I am a woman who did precisely that! (mega pushing through) after finding herself unexpectedly as a single parent to three young children. And I have often had the same thought. I have hesitated to say it not wanting to appear to be stereotyping! But I do think culturally women are programmed to be self sacrificing. These things go very deep and we learn them earlier on.

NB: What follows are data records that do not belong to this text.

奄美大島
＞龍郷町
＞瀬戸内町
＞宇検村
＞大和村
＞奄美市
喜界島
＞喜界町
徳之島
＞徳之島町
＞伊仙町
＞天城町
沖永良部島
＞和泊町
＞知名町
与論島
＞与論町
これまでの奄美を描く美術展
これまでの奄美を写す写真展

And of course when I went to the doctor with a body that didn't work anymore the male doctor considered the most likely explanation was that it was an emotional reaction to my situation. So I pushed on even harder. And 24 years later I'm still here knowing that I was given all the wrong advice at the start and badly wanting todays young women not to fall into the same trap.
So all in all I think there's a lot in that plus the fact that female immune system is seem to operate differently.
 
Messages
87
I love the idea of a switch and a treatment already available too! I have very very little understanding of even basic biology and although I try to follow the thoughts on here mostly I am completely head under water. Can any one help me comprehend why- if it were a switch that people are affected so differently and that the symptoms fluctuate within a person. eg My son wakes up feeling awful- takes 1 or 2 hours to thaw or warm up (not sure which) whilst remaining horizontal, walks holding the walls, then later in the evening can run up the stairs. Can it be like a dimmer switch rather than an on/off?
 

keenly

Senior Member
Messages
817
Location
UK
This is exactly how mTOR activators have affected me as well. The best health I've been in in a while but still limited. PEM greatly reduced. Leucine actually upregulates mTOR.
What dose of Leucine do you use? I am about to order some, I think a lot of use could benefit from it.